**Task objective**.
Type out every line below exactly as it reads.

--------------------

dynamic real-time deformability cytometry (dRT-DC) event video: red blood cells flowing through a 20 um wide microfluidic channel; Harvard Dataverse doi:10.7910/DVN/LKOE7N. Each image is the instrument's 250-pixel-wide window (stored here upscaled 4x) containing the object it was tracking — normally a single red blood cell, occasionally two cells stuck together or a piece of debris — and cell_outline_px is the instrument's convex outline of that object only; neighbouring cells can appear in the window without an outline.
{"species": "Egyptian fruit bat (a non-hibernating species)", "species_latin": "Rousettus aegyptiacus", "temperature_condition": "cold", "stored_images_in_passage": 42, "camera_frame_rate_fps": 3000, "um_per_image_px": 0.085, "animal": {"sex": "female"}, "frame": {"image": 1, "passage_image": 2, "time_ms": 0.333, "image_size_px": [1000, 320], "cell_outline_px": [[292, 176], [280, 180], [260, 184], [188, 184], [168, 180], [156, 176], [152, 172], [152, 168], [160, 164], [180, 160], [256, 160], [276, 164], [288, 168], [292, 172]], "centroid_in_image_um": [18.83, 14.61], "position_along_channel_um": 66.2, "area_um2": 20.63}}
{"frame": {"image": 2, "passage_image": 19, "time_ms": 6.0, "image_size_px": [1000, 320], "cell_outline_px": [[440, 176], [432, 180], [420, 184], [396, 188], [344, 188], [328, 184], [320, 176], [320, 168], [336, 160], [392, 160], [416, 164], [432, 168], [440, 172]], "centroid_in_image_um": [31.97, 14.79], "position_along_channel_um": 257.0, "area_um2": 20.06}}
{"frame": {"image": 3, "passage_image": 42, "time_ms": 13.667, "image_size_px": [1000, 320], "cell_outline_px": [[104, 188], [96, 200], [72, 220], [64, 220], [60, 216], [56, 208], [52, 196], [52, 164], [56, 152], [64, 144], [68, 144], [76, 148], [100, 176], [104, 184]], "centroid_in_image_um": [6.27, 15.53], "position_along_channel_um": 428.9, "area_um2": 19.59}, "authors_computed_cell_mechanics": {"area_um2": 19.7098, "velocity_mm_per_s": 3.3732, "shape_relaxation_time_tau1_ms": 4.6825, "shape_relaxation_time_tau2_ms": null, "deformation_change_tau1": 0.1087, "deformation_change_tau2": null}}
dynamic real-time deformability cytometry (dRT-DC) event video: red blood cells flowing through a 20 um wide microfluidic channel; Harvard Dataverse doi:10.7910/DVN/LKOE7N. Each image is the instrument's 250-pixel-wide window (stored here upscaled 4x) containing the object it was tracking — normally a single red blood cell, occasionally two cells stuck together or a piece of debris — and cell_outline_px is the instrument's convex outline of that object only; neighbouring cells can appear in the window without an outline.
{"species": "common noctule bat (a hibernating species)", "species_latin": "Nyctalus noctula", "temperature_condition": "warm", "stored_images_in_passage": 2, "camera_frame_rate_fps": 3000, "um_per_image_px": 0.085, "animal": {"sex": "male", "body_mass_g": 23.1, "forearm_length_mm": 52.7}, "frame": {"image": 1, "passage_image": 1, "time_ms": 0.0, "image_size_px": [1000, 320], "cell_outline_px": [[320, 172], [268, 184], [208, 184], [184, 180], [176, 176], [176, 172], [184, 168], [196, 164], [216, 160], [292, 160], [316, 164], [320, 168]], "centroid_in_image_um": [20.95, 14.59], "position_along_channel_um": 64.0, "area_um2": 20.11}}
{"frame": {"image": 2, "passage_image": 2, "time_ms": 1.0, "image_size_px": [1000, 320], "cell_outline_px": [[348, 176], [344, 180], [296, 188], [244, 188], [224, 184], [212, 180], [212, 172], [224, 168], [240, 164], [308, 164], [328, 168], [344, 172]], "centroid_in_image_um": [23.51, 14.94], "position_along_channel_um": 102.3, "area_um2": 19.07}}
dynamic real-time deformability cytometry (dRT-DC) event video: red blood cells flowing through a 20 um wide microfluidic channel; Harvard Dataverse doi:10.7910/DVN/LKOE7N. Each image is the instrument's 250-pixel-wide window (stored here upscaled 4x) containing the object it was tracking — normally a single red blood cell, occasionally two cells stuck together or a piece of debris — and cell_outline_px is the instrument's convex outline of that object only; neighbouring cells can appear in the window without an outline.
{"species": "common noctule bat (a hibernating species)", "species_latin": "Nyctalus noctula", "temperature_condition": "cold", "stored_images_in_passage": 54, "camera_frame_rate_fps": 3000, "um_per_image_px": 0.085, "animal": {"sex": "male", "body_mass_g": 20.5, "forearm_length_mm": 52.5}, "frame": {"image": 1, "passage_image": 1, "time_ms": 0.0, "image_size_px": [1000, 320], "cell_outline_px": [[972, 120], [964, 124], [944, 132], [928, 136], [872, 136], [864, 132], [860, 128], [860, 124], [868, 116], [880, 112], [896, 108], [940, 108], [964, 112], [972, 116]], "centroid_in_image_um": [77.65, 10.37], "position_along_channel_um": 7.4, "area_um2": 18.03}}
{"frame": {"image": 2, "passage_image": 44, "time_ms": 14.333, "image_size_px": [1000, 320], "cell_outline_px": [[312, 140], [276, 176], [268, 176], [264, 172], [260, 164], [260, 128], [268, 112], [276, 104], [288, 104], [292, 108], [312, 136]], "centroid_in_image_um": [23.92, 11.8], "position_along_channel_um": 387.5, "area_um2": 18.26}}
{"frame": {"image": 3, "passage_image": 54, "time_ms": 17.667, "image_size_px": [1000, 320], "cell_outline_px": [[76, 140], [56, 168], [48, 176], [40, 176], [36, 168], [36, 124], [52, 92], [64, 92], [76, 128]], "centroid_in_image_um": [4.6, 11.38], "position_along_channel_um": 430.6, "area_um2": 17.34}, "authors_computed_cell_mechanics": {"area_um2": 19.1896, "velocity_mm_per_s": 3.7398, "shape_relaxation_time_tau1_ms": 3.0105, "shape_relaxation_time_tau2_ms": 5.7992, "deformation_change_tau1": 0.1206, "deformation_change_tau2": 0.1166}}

--------------------

**Result for this exercise**.
dynamic real-time deformability cytometry (dRT-DC) event video: red blood cells flowing through a 20 um wide microfluidic channel; Harvard Dataverse doi:10.7910/DVN/LKOE7N. Each image is the instrument's 250-pixel-wide window (stored here upscaled 4x) containing the object it was tracking — normally a single red blood cell, occasionally two cells stuck together or a piece of debris — and cell_outline_px is the instrument's convex outline of that object only; neighbouring cells can appear in the window without an outline.
{"species": "Egyptian fruit bat (a non-hibernating species)", "species_latin": "Rousettus aegyptiacus", "temperature_condition": "cold", "stored_images_in_passage": 42, "camera_frame_rate_fps": 3000, "um_per_image_px": 0.085, "animal": {"sex": "female"}, "frame": {"image": 1, "passage_image": 2, "time_ms": 0.333, "image_size_px": [1000, 320], "cell_outline_px": [[292, 176], [280, 180], [260, 184], [188, 184], [168, 180], [156, 176], [152, 172], [152, 168], [160, 164], [180, 160], [256, 160], [276, 164], [288, 168], [292, 172]], "centroid_in_image_um": [18.83, 14.61], "position_along_channel_um": 66.2, "area_um2": 20.63}}
{"frame": {"image": 2, "passage_image": 19, "time_ms": 6.0, "image_size_px": [1000, 320], "cell_outline_px": [[440, 176], [432, 180], [420, 184], [396, 188], [344, 188], [328, 184], [320, 176], [320, 168], [336, 160], [392, 160], [416, 164], [432, 168], [440, 172]], "centroid_in_image_um": [31.97, 14.79], "position_along_channel_um": 257.0, "area_um2": 20.06}}
{"frame": {"image": 3, "passage_image": 42, "time_ms": 13.667, "image_size_px": [1000, 320], "cell_outline_px": [[104, 188], [96, 200], [72, 220], [64, 220], [60, 216], [56, 208], [52, 196], [52, 164], [56, 152], [64, 144], [68, 144], [76, 148], [100, 176], [104, 184]], "centroid_in_image_um": [6.27, 15.53], "position_along_channel_um": 428.9, "area_um2": 19.59}, "authors_computed_cell_mechanics": {"area_um2": 19.7098, "velocity_mm_per_s": 3.3732, "shape_relaxation_time_tau1_ms": 4.6825, "shape_relaxation_time_tau2_ms": null, "deformation_change_tau1": 0.1087, "deformation_change_tau2": null}}
dynamic real-time deformability cytometry (dRT-DC) event video: red blood cells flowing through a 20 um wide microfluidic channel; Harvard Dataverse doi:10.7910/DVN/LKOE7N. Each image is the instrument's 250-pixel-wide window (stored here upscaled 4x) containing the object it was tracking — normally a single red blood cell, occasionally two cells stuck together or a piece of debris — and cell_outline_px is the instrument's convex outline of that object only; neighbouring cells can appear in the window without an outline.
{"species": "common noctule bat (a hibernating species)", "species_latin": "Nyctalus noctula", "temperature_condition": "warm", "stored_images_in_passage": 2, "camera_frame_rate_fps": 3000, "um_per_image_px": 0.085, "animal": {"sex": "male", "body_mass_g": 23.1, "forearm_length_mm": 52.7}, "frame": {"image": 1, "passage_image": 1, "time_ms": 0.0, "image_size_px": [1000, 320], "cell_outline_px": [[320, 172], [268, 184], [208, 184], [184, 180], [176, 176], [176, 172], [184, 168], [196, 164], [216, 160], [292, 160], [316, 164], [320, 168]], "centroid_in_image_um": [20.95, 14.59], "position_along_channel_um": 64.0, "area_um2": 20.11}}
{"frame": {"image": 2, "passage_image": 2, "time_ms": 1.0, "image_size_px": [1000, 320], "cell_outline_px": [[348, 176], [344, 180], [296, 188], [244, 188], [224, 184], [212, 180], [212, 172], [224, 168], [240, 164], [308, 164], [328, 168], [344, 172]], "centroid_in_image_um": [23.51, 14.94], "position_along_channel_um": 102.3, "area_um2": 19.07}}
dynamic real-time deformability cytometry (dRT-DC) event video: red blood cells flowing through a 20 um wide microfluidic channel; Harvard Dataverse doi:10.7910/DVN/LKOE7N. Each image is the instrument's 250-pixel-wide window (stored here upscaled 4x) containing the object it was tracking — normally a single red blood cell, occasionally two cells stuck together or a piece of debris — and cell_outline_px is the instrument's convex outline of that object only; neighbouring cells can appear in the window without an outline.
{"species": "common noctule bat (a hibernating species)", "species_latin": "Nyctalus noctula", "temperature_condition": "cold", "stored_images_in_passage": 54, "camera_frame_rate_fps": 3000, "um_per_image_px": 0.085, "animal": {"sex": "male", "body_mass_g": 20.5, "forearm_length_mm": 52.5}, "frame": {"image": 1, "passage_image": 1, "time_ms": 0.0, "image_size_px": [1000, 320], "cell_outline_px": [[972, 120], [964, 124], [944, 132], [928, 136], [872, 136], [864, 132], [860, 128], [860, 124], [868, 116], [880, 112], [896, 108], [940, 108], [964, 112], [972, 116]], "centroid_in_image_um": [77.65, 10.37], "position_along_channel_um": 7.4, "area_um2": 18.03}}
{"frame": {"image": 2, "passage_image": 44, "time_ms": 14.333, "image_size_px": [1000, 320], "cell_outline_px": [[312, 140], [276, 176], [268, 176], [264, 172], [260, 164], [260, 128], [268, 112], [276, 104], [288, 104], [292, 108], [312, 136]], "centroid_in_image_um": [23.92, 11.8], "position_along_channel_um": 387.5, "area_um2": 18.26}}
{"frame": {"image": 3, "passage_image": 54, "time_ms": 17.667, "image_size_px": [1000, 320], "cell_outline_px": [[76, 140], [56, 168], [48, 176], [40, 176], [36, 168], [36, 124], [52, 92], [64, 92], [76, 128]], "centroid_in_image_um": [4.6, 11.38], "position_along_channel_um": 430.6, "area_um2": 17.34}, "authors_computed_cell_mechanics": {"area_um2": 19.1896, "velocity_mm_per_s": 3.7398, "shape_relaxation_time_tau1_ms": 3.0105, "shape_relaxation_time_tau2_ms": 5.7992, "deformation_change_tau1": 0.1206, "deformation_change_tau2": 0.1166}}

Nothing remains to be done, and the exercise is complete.